Back when multisampling first showed up, GPU hardware was slow, so triangle counts were low. Complex curved shapes were approximated by a small number of faceted triangles, each of which was big enough to cover many screen pixels.
This created an odd situation where early articles about multisampling focused on how it could smooth jaggies along the straight edges of these enormous triangles. We’d become so used to the faceted appearance of computer graphics that we could geek out over how beautifully antialiased our triangle edges were, without ever stopping to notice “whoah, that dude’s entire head is made of just 5 triangles!”
But hardware improved. Triangle counts went up. A high end modern game typically uses somewhere between 4000 and 6000 triangles for a main character.
Consider a typical gameplay situation:
With this much detail in our models, faceted geometry is a thing of the past. Instead we have a new problem: we just got Nyquisted!
Remember: to avoid aliasing we must take at least twice as many output samples as our highest frequency input signal. But here we have FEWER output pixels than input triangles. It is intuitively obvious that this must cause aliasing. With fewer pixels than triangles, some triangles will inevitably not appear in the output image at all. As the object moves, which triangles are lucky enough to get themselves a pixel will randomly vary, so the image shimmers with aliasing as individual triangles pop in and out of view.
In fact there is a narrow sweet spot for how many triangles a model should contain. For best quality, you want each triangle to cover exactly two screen pixels. If triangles are smaller than this, you cross the Nyquist threshold and get aliasing. If larger, your silhouette will appear polygonal and faceted.
It is not entirely intuitive that the sweet spot is two pixels per triangle as opposed to just one, yet this is true. Consider a circle being approximated as a series of straight line segments. As you increase the number of segments, the circle becomes more perfectly round. By the time each line segment reaches two pixels in length, the circle is perfect. Adding more line segments beyond this point will not give any improvement to the curvature of the shape.
It is obviously impractical to keep all our triangles exactly the same size on screen, given that models must be drawn at different sizes as they or the player move around the world. So how can we draw high detail geometry without aliasing?
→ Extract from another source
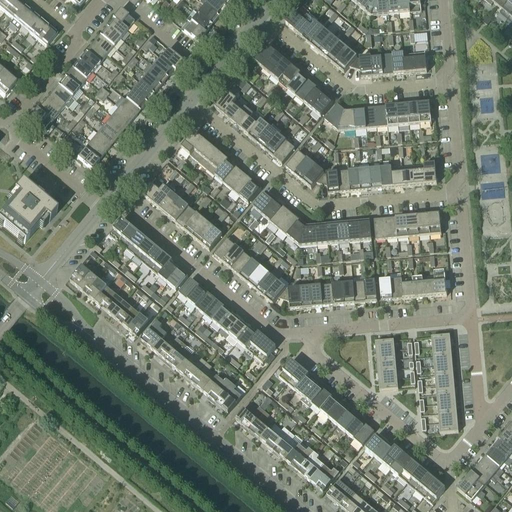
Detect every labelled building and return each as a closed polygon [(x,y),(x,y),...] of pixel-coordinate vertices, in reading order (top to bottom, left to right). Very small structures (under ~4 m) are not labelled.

Multisampling (or supersampling if you can afford it) helps by giving more headroom before we hit the Nyquist threshold, but this alone is not enough to avoid all geometry aliasing.
Normalmaps can be a powerful technique. We have great features for avoiding aliasing when resampling textures, so any time we can take fine detail out of our geometry and replace it with a normalmap, that will help control aliasing. We often think of normalmaps as purely a performance optimization (replacing expensive geometry with a cheap texture map) but they can also boost visual quality (replacing a data representation that cannot be easily filtered with one that supports anisotropic filtering and mipmaps).
Finally, it is important to consider level-of-detail model variants. When the object is far away, replacing that 6000 triangle model with a simpler 1000 or 500 triangle alternative will not only boost perf, but also reduce geometry aliasing artifacts.
Moral: when it comes to triangle counts, more is not always better! Beware of trying to draw more triangles than you have screen pixels to represent. That way lieth the land of aliasing.